BLOK TEKS —
Berdasarkan Kbr.id, wabah Covid-19 tercatat mulai meningkat sejak Januari 2020 dan terus melunjak selama bulan Februari 2020. Selama periode tersebut, setidaknya terdapat 48 kota serta 4 provinsi di Tiongkok yang terpaksa diisolasi. Layanan-layanan transportasi publik terpaksa dihentikan, sementara itu, bisnis-bisnis yang juga berhenti beroperasi jumlahnya mencapai ribuan.
Meskipun wabah virus Corona menghambat banyak sektor usaha, tetapi ada juga pelaku usaha di Tiongkok yang dapat mengatasi kesulitan tersebut. Mereka bukan hanya bisa menekan angka kerugian saja, tetapi juga mampu meningkatkan profit di tengah pandemi ini. Menurut Martin Reeves yang merupakan pimpinan lembaga konsultan bisnis Boston Consulting Group (BCG) Henderson Institute, keberhasilan tersebut bias terjadi karena Tiongkok memiliki sistem politik, administrasi, serta kebiasaan social yang unik. Menurutnya, ada pelajaran-pelajaran bagi pelaku usaha yang dapat diterapkan secara luas, yakni:
Menurut Martin, para pelaku bisnis di Tiongkok yang bisa bertahan di tengah pandemi ialah pelaku usaha yang berhasil mengubah prioritas maupun rencana bisnis mereka secara tepat. Salah satunya ialah produsen mie instan dan minuman terbesar di Tiongkok, yakni Masker Kong. Pada saat virus Corona pertama kali muncul, pihak perusahaan tersebut melakukan evaluasi prioritas setiap harinya. Kemudian, mereka juga mulai menggeser ranah penjualan mereka yang biasanya berfokus pada toko besar menjadi ke ranah online serta toko-toko kecil.

Data titik kunci tubuh manusia:
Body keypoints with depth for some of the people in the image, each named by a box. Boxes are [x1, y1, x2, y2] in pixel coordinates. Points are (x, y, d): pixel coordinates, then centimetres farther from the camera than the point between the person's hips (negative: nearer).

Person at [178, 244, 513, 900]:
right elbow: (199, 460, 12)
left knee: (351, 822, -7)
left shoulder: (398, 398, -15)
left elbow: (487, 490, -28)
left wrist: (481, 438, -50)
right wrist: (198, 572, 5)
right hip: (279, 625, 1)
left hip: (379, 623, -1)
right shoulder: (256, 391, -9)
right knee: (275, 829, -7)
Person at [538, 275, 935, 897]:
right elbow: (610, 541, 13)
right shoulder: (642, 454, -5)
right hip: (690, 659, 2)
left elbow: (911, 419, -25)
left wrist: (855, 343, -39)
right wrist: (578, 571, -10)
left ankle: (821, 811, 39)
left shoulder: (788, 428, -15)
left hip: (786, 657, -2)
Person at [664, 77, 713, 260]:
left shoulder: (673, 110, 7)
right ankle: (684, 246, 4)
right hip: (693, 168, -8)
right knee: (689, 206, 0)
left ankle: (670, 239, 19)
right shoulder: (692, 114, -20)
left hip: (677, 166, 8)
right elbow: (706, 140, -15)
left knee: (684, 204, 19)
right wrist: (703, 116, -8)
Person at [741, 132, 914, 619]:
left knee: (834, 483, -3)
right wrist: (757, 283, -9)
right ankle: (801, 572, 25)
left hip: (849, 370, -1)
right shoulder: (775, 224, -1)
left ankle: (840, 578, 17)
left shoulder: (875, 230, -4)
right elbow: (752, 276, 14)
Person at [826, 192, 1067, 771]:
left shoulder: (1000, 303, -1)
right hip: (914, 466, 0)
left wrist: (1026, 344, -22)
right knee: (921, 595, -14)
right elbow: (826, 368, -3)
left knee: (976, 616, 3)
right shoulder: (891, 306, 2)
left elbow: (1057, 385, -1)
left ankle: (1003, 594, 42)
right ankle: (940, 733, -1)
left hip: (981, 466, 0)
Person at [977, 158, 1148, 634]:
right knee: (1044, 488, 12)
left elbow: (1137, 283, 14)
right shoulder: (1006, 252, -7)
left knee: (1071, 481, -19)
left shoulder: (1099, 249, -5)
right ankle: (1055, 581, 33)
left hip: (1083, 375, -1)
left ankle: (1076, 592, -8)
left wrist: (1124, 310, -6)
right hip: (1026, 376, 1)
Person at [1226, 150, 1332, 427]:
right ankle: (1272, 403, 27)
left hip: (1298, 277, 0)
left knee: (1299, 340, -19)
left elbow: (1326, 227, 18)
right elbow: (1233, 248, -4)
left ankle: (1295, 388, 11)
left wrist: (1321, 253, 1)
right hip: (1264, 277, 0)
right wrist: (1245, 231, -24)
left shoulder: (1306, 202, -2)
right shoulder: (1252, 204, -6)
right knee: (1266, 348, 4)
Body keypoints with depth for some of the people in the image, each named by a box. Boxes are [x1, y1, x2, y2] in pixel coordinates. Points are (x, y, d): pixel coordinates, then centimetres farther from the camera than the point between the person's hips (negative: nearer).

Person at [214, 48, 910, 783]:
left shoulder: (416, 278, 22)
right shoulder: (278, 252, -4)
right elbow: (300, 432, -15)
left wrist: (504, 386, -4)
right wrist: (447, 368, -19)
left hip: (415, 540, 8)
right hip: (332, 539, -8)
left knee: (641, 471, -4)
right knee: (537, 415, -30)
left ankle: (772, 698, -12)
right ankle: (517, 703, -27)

TUJUAN LATIHAN — Lanjutkan teks tentang bisnis di Tiongkok selama wabah Covid-19, mulai setelah kalimat terakhirnya. Materi tersebut tidak dipakai di sini.

HASIL TUGAS —
Selain Master Kong, perusahaan kosmetik Lin Qingxuan juga melakukan hal yang sama. Perusahaan tersebut menutup 40% gerai mereka selama krisis Covid-19. Kemudian, mereka merekrut sekitar 100 pakar kecantikan yang berperan sebagai online influencer sehingga mereka dapat terfokus pada penjualan online melalui platform seperti WeChat. Berdasarkan data Martin, strategi ini mampu menumbuhkan angka penjualan hingga 200% dari pendapatan Lin Qingxuan tahun lalu.
Karena adanya pandemi Covid-19, banyak pelaku usaha yang terpaksa menutup bisnis mereka untuk menekan resiko penyebaran virus. Namun, hal tersebut tidak menandakan bisnis di Tiongkok terhenti, karena beberapa perusahaan tetap beroperasi secara remote. Jadi, para staf bekerja dari rumah masing-masing dan melakukan koordinasi melalui media sosial. Salah satu contoh perusahaan asal Tiongkok yang menerapkan sistem ini ialah Cosmo Lady yang menjadi penjualan pakaian dalam terbesar di sana. Mereka membuat program yang memaksimalkan penjualan melalui WeChat. Oleh karena itu, para karyawan Cosmo Lady diminta untuk mempromosikan produk-produk Cosmo Lady melalui media sosial mereka.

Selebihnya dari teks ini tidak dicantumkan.